One can also make the somewhat ironic argument that makes use of another stock conservative argument. When arguing against the state doing things, conservatives often claim that the private (for profit) sector will be better. The usual claims are that the state will do things badly and at high cost. In contrast, the for-profit operation will do things much better and at a lower cost—while also managing to turn a profit. Sometimes this happens to be true; but reality shows that there is no necessary causation at work here. For-profit companies can deliver bad products and services at high cost (like many broadband companies do), while the public sector can do a good job. But now to the ironic bit.
If one accepts that for-profit companies will do a better job than the public sector, then there is no need to ban municipal broadband. The market will, according to the conservatives, sort itself out: people will choose the superior and lower cost product and conservatives claim that this will always be the private sector product. One would, of course, need to prevent the municipal broadband from being a legal monopoly and the private sector would need to be protected from unfair laws that would hurt their ability to compete. But if conservatives are right, then the private companies should easily win any fair competition.
One could argue that the municipal broadband would always have an edge: being able to rely on public funding would mean that it could offer lower cost services and people would choose that over the for-profit broadband. This, obviously, assumes that the savings would offset whatever superior features the for-profit broadband offered. But this would seem to be a market victory: the best product for the price would win. If the municipality offered a much lower cost but had a terrible product relative to the for-profit broadband, then people would presumably go for the better service and pay the higher price. If they could not afford this price, then the for-profit company would not be losing any customers—those people would not buy the service even if there was no municipal broadband. In that case, people who could not afford the better service would at least have some service—which would seem to be a win for everyone. To pre-empt the obvious straw man attack, I am describing a situation where the municipal broadband is available as an option, but there is open competition—for example, there are no special burdensome regulations or financial burdens imposed on the private sector just to hurt them relative to the municipal option.

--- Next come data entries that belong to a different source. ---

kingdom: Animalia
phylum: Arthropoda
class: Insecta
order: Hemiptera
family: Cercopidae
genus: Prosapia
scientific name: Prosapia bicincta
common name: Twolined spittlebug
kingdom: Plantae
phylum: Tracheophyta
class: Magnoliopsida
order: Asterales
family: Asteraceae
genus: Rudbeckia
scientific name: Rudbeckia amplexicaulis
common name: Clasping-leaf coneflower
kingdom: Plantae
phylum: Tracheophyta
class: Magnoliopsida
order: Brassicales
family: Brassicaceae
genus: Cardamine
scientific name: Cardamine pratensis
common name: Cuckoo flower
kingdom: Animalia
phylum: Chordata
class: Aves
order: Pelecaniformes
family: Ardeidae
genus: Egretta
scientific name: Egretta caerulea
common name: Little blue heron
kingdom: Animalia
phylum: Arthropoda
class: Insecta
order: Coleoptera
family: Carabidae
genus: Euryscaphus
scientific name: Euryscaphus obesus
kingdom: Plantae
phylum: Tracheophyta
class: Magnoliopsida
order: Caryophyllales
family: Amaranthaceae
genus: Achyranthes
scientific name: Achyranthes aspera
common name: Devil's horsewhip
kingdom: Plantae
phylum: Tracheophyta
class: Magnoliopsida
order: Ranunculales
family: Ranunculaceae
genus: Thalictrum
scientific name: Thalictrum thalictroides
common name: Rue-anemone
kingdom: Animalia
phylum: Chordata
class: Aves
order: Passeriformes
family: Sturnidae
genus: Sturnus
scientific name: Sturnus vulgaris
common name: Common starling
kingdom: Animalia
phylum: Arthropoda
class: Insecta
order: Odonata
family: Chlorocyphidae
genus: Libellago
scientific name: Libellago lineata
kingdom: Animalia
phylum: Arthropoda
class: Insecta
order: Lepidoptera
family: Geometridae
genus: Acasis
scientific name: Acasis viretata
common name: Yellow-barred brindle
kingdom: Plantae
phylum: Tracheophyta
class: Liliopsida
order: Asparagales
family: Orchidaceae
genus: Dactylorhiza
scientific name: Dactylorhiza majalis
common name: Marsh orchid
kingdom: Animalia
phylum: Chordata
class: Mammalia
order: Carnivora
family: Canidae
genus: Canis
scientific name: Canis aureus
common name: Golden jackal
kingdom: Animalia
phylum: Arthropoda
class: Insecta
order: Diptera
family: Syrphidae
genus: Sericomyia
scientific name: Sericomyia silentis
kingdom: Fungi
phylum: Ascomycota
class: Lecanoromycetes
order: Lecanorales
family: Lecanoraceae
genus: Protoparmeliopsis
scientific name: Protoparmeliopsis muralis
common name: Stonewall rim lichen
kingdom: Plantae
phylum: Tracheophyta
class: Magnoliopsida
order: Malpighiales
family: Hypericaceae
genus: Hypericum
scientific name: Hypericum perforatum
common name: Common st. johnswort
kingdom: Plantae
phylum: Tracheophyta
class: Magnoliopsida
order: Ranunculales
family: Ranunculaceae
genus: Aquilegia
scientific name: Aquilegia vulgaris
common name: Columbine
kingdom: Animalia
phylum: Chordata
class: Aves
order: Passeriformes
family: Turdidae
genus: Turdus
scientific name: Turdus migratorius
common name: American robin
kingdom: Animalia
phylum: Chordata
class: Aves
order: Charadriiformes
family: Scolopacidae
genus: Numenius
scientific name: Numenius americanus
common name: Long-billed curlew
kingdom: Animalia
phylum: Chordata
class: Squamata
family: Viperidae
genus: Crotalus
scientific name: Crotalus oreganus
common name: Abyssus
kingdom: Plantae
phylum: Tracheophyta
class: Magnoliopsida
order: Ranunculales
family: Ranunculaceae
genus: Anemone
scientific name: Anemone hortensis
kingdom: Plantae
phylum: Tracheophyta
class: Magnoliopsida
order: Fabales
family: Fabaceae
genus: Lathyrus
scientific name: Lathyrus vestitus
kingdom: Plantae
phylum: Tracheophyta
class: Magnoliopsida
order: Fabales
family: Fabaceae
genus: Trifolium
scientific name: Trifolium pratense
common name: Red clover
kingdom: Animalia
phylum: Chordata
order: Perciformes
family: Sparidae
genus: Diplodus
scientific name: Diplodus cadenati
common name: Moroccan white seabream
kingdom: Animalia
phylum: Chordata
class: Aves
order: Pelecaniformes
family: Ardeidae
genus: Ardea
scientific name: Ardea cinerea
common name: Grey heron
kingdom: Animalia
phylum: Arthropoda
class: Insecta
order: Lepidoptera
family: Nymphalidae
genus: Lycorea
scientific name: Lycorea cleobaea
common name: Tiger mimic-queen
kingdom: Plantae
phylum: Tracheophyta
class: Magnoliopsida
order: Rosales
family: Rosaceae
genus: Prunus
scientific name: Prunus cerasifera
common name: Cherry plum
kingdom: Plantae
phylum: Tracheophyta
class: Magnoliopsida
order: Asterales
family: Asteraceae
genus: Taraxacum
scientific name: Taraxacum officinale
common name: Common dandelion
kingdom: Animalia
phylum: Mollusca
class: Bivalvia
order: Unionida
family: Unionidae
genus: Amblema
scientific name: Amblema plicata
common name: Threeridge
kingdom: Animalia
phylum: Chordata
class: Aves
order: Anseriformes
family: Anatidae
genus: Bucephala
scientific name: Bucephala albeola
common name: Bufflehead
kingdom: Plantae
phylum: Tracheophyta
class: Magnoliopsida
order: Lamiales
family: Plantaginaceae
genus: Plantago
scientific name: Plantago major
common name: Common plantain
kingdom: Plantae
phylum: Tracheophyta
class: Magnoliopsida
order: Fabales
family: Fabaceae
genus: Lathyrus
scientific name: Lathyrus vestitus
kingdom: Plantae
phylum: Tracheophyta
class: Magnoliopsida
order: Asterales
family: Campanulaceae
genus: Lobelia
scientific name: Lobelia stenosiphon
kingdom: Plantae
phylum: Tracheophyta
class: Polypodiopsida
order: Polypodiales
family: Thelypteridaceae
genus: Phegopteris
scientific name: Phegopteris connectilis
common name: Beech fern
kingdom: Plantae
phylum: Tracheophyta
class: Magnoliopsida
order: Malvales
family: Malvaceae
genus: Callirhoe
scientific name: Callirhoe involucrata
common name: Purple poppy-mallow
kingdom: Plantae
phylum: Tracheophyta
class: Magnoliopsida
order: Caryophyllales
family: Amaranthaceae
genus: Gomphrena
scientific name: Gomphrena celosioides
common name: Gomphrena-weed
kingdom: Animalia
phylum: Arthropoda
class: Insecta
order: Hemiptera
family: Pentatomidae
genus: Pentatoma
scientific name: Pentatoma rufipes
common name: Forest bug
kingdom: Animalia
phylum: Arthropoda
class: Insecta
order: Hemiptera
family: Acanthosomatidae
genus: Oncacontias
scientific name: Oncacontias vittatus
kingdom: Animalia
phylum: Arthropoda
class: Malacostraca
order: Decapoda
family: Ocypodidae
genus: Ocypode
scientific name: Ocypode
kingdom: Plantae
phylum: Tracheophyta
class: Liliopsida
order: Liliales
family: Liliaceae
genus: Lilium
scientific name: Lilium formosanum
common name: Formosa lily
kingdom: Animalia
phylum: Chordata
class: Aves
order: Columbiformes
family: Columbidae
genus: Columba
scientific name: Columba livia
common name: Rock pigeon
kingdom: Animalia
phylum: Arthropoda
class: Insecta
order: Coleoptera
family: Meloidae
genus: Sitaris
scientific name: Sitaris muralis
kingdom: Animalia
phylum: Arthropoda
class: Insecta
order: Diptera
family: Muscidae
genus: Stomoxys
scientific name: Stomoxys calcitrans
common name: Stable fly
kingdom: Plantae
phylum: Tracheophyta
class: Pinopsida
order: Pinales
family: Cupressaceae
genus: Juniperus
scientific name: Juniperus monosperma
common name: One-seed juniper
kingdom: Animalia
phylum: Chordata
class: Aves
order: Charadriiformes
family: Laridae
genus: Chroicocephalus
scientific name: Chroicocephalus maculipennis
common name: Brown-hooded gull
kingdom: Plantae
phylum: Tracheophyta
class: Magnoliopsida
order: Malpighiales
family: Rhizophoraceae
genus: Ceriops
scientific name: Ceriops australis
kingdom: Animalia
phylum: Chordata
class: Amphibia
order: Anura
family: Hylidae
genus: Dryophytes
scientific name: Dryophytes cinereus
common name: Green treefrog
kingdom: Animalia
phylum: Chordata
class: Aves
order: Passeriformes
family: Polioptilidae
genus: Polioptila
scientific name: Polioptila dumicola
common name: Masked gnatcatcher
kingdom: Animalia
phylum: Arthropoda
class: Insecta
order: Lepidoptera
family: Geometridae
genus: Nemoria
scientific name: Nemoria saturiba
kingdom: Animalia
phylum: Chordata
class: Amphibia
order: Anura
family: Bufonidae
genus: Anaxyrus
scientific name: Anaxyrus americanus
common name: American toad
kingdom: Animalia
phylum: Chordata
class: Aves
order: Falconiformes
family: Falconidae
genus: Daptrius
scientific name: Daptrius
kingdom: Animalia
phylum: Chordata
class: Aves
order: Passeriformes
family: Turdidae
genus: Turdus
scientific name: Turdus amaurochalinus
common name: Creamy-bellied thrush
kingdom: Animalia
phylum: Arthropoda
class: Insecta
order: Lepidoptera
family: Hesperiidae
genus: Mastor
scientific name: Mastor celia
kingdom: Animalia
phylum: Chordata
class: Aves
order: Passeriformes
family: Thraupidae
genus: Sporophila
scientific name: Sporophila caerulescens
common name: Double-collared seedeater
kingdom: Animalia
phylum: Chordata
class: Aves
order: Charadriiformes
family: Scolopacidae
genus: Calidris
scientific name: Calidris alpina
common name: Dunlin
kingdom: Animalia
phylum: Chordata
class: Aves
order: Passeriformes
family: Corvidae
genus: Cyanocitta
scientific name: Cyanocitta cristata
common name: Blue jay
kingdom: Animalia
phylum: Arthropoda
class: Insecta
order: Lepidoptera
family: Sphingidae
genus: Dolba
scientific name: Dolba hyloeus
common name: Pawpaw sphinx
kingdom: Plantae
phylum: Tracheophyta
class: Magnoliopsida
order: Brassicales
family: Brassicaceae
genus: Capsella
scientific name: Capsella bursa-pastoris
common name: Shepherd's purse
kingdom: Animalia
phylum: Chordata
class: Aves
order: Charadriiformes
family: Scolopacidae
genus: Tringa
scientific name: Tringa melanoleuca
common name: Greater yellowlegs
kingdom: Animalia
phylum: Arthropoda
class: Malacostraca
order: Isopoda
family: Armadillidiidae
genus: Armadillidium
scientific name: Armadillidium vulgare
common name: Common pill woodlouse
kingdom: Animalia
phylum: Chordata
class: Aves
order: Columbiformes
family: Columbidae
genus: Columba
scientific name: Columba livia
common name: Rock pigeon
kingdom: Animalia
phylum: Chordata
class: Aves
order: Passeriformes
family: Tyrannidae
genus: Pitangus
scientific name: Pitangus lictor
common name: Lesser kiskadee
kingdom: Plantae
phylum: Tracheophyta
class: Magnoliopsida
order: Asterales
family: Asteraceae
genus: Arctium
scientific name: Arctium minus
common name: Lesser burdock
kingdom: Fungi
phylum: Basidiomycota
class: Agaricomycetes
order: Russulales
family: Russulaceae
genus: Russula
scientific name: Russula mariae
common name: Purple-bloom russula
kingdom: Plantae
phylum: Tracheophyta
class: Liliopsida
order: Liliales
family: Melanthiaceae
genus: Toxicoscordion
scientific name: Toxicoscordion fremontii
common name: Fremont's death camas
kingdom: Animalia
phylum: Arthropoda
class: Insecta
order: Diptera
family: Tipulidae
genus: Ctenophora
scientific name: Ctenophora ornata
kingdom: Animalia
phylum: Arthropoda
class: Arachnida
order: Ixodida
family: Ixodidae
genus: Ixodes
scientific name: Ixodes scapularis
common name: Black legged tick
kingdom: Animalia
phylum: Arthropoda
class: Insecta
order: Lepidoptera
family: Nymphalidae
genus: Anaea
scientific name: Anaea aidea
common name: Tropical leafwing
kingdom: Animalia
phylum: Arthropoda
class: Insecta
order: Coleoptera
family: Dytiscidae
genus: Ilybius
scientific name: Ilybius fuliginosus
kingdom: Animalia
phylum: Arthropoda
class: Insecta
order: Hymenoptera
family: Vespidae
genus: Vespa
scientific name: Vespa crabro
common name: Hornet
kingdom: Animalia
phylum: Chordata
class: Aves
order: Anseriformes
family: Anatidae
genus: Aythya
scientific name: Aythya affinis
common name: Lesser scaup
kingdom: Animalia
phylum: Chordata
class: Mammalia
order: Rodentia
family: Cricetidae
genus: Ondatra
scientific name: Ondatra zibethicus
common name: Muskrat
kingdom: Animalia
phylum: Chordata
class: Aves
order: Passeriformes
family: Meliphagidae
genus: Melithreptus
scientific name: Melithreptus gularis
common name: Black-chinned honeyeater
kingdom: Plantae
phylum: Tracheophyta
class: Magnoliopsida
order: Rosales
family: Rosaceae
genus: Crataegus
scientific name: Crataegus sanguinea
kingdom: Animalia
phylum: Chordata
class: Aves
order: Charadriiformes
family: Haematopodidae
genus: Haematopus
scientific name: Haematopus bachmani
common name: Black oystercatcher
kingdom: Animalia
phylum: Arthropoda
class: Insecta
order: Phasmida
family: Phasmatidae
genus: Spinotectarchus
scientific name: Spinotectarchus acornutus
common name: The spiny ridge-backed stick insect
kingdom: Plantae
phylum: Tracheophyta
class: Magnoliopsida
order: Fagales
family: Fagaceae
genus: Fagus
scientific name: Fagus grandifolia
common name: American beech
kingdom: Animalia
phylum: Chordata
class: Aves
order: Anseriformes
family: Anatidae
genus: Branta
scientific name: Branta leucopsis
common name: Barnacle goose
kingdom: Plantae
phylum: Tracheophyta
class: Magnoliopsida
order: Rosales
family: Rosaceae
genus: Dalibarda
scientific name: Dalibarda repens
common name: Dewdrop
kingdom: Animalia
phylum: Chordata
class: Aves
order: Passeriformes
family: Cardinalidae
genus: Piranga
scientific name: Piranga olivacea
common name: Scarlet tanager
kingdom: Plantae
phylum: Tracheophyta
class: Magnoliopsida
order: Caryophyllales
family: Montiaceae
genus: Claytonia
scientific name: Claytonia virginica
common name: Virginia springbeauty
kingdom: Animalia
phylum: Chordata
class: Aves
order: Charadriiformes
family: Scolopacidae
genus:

As a final point, municipal broadband is most often proposed in areas where the for-profit companies have no interest in providing services (or people cannot afford these services). As such, the main purpose of the sort of law being proposed in Ohio would seem to be to prevent people from getting broadband access. Creating a law that does nothing but hurt people seems like a terrible idea.
Anne W LaBossiere says
I live in an area that does not currently have access to broadband. This was an interesting article. I do hope that our circumstances change. Mike hit the nail on the head with his explanations as to why this continues to be problem for those living in rural and low population areas of our states whether they be Ohio or Maine.